▸ **PROBLEM TO WORK ON**
Copy out the worked solution to the differential equation in full, word for word, with every line and formula unchanged.

▸ **QUOTED PASSAGE**
Step 1: Understanding the Question:
We need to solve a first-order variable-separable differential equation and find the constant using the given initial condition.
Step 2: Key Formula or Approach:
Rearrange terms to separate \( x \) and \( y \):
\[ \frac{\sec^2 y}{\tan y} \text{ d}y = \frac{-3\text{e}^x}{1 - \text{e}^x} \text{ d}x \]
Step 3: Detailed Explanation:
1. Integrate both sides:
\[ \int \frac{\sec^2 y}{\tan y} \text{ d}y = \int \frac{3\text{e}^x}{\text{e}^x - 1} \text{ d}x \]
2. Using substitution \( u = \tan y \Rightarrow \text{d}u = \sec^2 y \text{ d}y \) and \( v = \text{e}^x - 1 \Rightarrow \text{d}v = \text{e}^x \text{ d}x \):
\[ \ln|\tan y| = 3 \ln|\text{e}^x - 1| + \ln \text{C} \]
\[ \tan y = \text{C}(\text{e}^x - 1)^3 \]
Actually, note that \( \frac{-3\text{e}^x}{1 - \text{e}^x} = \frac{3\text{e}^x}{\text{e}^x - 1} \), which integrates to \( 3\ln|\text{e}^x - 1| \).

[Scene geometry reasoning data]
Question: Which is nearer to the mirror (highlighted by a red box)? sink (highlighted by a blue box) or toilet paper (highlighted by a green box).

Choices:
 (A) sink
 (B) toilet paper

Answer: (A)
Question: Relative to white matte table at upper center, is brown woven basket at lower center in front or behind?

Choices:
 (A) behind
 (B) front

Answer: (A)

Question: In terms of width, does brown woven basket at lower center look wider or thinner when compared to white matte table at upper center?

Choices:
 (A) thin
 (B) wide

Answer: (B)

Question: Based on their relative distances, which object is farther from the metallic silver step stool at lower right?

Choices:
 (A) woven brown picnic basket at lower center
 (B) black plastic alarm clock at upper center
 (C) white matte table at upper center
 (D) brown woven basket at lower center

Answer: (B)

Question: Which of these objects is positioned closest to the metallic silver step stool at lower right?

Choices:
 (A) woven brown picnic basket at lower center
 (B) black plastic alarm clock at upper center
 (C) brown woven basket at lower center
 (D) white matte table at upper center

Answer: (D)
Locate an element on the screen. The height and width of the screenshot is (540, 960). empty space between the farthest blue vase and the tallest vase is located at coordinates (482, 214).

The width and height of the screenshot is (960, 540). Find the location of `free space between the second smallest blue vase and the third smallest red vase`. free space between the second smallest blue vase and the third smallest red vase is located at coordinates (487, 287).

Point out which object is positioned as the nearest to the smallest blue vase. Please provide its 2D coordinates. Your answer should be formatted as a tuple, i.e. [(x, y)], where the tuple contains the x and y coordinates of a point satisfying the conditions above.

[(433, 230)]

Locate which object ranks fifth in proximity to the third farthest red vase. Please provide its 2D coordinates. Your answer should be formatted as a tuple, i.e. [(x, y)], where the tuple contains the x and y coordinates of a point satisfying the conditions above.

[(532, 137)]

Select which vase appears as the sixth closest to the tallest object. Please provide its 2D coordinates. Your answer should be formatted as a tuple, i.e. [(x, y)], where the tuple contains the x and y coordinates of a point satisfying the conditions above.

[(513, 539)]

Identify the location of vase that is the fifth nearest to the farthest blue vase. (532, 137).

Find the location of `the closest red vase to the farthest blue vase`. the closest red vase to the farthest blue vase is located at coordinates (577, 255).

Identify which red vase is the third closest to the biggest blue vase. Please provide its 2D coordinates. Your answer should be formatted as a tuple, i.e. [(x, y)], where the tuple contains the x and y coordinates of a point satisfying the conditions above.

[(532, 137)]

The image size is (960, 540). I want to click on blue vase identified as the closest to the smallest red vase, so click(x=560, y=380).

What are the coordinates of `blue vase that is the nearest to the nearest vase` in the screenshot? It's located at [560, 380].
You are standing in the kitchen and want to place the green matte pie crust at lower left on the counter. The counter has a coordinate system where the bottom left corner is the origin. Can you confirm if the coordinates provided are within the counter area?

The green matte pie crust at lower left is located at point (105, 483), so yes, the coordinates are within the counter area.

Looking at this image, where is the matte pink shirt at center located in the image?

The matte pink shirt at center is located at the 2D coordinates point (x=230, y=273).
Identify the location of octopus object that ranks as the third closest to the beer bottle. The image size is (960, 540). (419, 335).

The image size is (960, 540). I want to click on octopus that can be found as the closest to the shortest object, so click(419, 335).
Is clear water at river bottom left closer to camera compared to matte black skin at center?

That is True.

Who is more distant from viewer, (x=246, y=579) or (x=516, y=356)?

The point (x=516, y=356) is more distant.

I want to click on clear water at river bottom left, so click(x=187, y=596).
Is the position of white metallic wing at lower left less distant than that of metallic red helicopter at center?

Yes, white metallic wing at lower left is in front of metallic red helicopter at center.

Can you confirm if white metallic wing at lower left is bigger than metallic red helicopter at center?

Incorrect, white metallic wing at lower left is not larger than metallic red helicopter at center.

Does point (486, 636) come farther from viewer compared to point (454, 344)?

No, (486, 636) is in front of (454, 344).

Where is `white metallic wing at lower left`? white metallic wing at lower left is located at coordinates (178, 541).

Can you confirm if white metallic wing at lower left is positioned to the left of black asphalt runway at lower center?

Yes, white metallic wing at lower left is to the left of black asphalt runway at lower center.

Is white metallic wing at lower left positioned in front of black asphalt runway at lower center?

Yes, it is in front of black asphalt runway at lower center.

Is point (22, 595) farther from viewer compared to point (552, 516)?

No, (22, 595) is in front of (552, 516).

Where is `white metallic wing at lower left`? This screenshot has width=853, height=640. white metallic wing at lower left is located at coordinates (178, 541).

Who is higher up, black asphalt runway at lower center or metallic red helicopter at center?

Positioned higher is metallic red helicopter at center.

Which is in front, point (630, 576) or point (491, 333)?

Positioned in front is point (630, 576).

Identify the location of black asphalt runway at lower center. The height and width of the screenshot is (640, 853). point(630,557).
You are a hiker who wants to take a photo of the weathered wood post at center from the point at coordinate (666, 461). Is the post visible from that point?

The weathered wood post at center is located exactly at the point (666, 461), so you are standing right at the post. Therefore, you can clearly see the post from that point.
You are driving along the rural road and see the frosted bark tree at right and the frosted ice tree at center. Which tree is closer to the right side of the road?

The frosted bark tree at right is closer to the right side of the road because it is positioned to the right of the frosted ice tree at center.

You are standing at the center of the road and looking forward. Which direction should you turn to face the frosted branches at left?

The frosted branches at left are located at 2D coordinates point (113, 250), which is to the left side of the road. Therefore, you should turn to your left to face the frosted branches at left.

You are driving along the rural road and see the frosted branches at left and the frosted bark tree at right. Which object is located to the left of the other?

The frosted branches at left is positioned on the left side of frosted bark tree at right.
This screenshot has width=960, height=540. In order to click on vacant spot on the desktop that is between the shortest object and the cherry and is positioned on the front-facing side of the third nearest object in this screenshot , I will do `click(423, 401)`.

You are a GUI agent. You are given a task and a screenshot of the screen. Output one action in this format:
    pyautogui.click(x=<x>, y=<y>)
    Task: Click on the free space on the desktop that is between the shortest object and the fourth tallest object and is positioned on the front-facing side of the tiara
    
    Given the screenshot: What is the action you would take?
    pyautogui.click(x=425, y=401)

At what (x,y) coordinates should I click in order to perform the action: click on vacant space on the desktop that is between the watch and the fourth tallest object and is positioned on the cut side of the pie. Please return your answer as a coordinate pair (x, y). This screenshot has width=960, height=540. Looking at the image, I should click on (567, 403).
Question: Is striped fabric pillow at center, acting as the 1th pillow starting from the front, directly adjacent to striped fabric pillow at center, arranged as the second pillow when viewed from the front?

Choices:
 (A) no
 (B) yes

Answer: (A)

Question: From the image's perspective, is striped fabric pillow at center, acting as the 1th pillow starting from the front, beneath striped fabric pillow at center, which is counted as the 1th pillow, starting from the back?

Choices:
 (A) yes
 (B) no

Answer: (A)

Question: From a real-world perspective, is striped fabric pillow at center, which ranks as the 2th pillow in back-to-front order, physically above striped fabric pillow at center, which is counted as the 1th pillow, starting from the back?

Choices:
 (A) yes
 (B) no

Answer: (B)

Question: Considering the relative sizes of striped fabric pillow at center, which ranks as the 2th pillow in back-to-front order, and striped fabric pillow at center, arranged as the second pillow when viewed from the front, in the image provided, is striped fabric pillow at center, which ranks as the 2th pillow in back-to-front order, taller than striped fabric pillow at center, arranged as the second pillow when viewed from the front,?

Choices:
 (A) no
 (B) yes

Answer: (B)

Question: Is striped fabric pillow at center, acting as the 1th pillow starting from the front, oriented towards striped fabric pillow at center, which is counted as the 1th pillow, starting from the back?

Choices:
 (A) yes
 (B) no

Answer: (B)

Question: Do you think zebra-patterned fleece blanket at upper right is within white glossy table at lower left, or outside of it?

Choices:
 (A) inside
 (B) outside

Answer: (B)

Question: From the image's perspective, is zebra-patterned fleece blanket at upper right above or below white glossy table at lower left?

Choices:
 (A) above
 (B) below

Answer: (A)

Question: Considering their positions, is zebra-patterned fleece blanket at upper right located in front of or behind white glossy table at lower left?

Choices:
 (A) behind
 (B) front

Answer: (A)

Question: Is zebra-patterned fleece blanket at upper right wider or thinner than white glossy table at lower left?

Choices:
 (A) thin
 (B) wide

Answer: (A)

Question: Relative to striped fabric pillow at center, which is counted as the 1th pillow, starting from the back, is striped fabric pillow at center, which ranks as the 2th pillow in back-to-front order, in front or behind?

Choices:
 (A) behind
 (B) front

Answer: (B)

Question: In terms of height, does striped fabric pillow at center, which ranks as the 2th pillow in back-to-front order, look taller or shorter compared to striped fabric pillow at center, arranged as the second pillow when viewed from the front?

▸ **RESPONSE TO THE TASK**
Step 1: Understanding the Question:
We need to solve a first-order variable-separable differential equation and find the constant using the given initial condition.
Step 2: Key Formula or Approach:
Rearrange terms to separate \( x \) and \( y \):
\[ \frac{\sec^2 y}{\tan y} \text{ d}y = \frac{-3\text{e}^x}{1 - \text{e}^x} \text{ d}x \]
Step 3: Detailed Explanation:
1. Integrate both sides:
\[ \int \frac{\sec^2 y}{\tan y} \text{ d}y = \int \frac{3\text{e}^x}{\text{e}^x - 1} \text{ d}x \]
2. Using substitution \( u = \tan y \Rightarrow \text{d}u = \sec^2 y \text{ d}y \) and \( v = \text{e}^x - 1 \Rightarrow \text{d}v = \text{e}^x \text{ d}x \):
\[ \ln|\tan y| = 3 \ln|\text{e}^x - 1| + \ln \text{C} \]
\[ \tan y = \text{C}(\text{e}^x - 1)^3 \]
Actually, note that \( \frac{-3\text{e}^x}{1 - \text{e}^x} = \frac{3\text{e}^x}{\text{e}^x - 1} \), which integrates to \( 3\ln|\text{e}^x - 1| \).